::: Dataset content :::
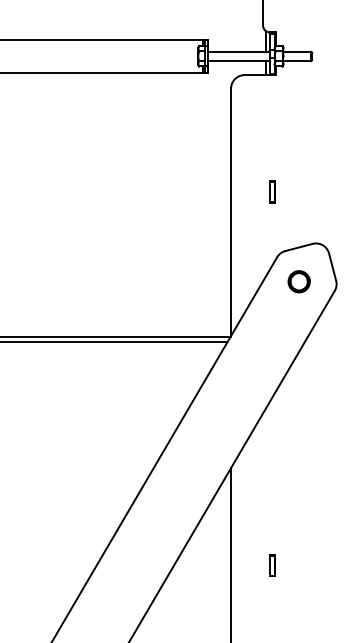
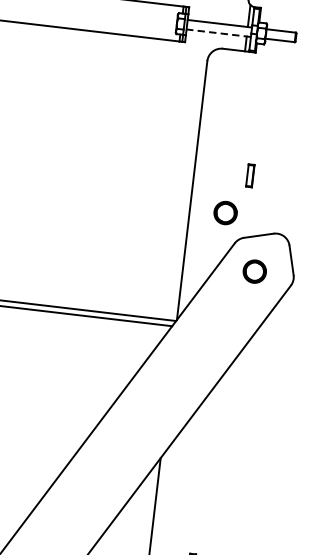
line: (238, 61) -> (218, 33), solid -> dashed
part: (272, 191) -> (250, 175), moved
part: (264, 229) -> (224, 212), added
:::
::: Dataset content :::
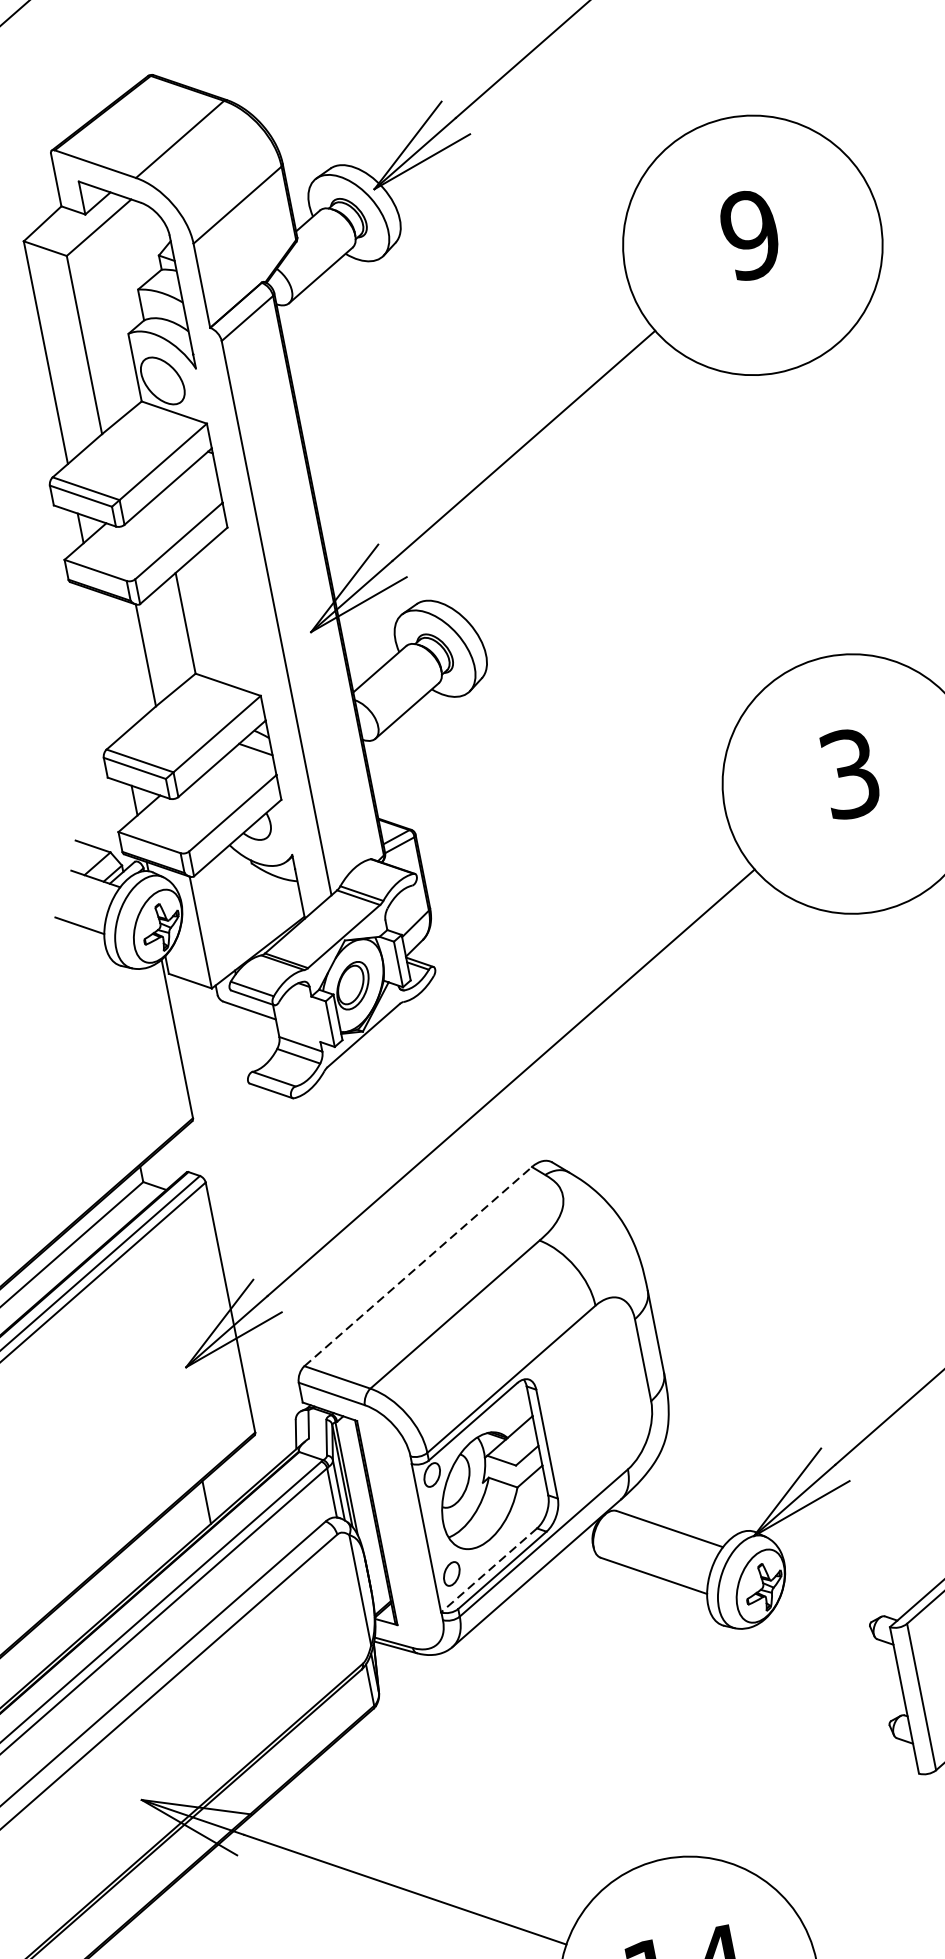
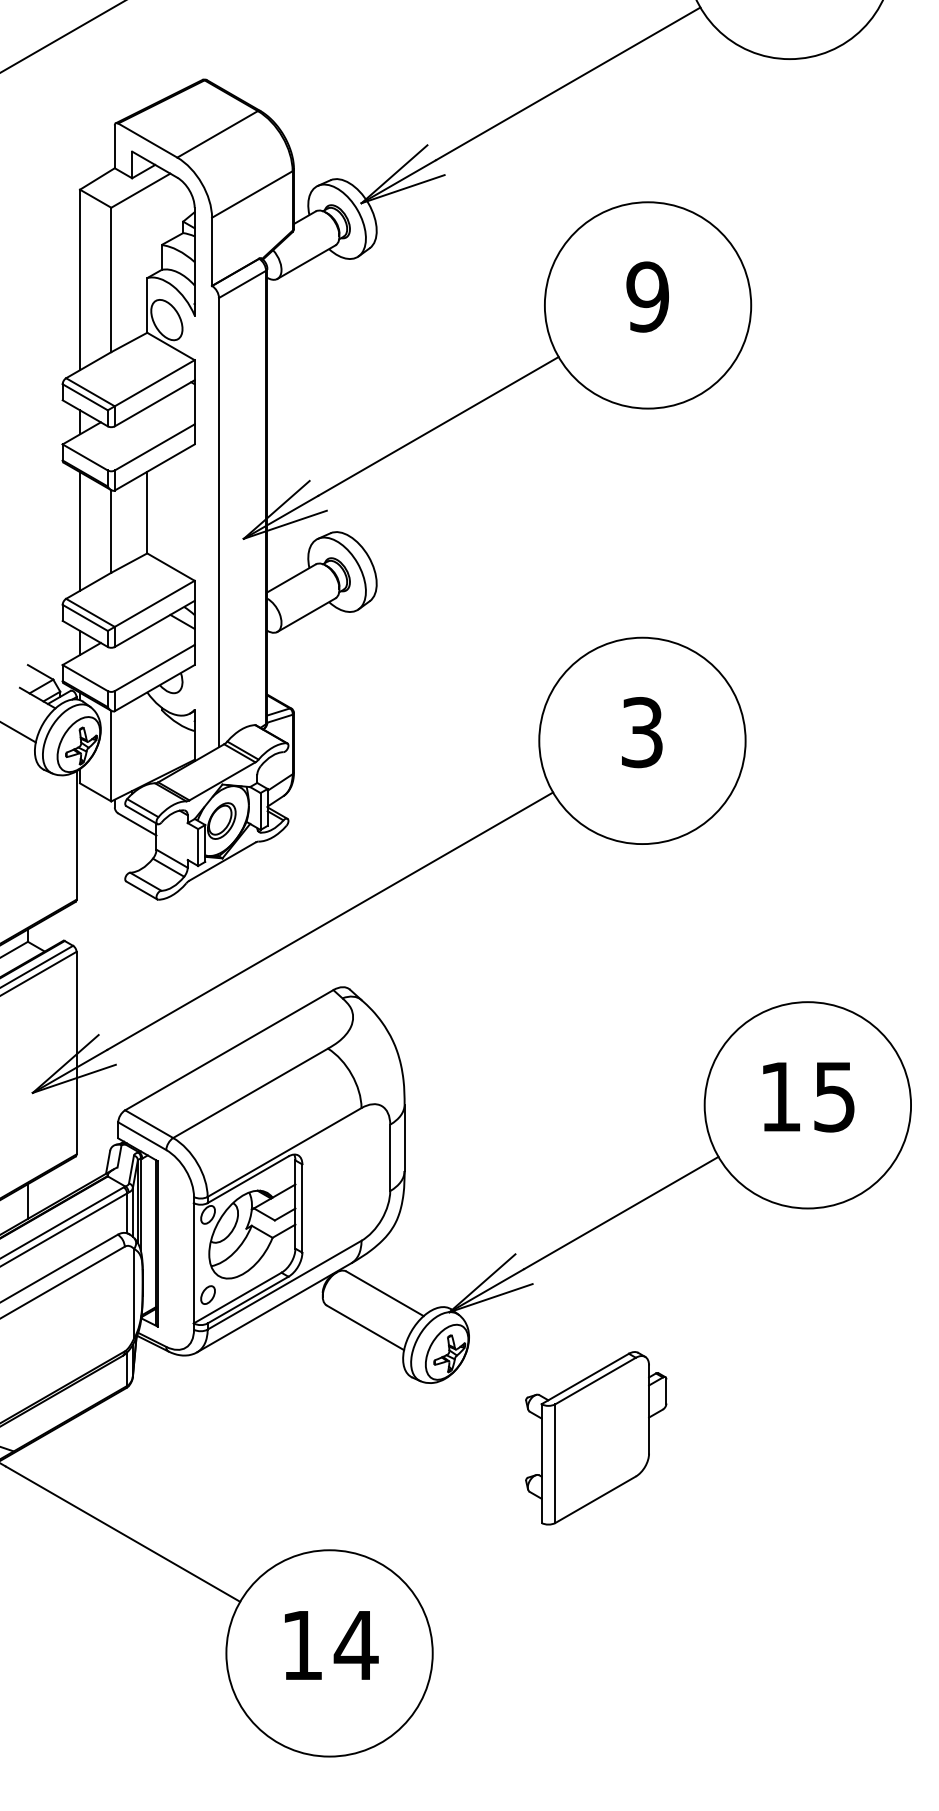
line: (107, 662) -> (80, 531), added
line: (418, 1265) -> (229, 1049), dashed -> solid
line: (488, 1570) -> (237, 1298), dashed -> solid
:::
# Task details
Print, from the entries above, the line with "line: (238, 61) -> (218, 33), solid -> dashed", the line with "part: (264, 229) -> (224, 212), added" and all lines between them, exactly and with nothing else.

# Result for this task
line: (238, 61) -> (218, 33), solid -> dashed
part: (272, 191) -> (250, 175), moved
part: (264, 229) -> (224, 212), added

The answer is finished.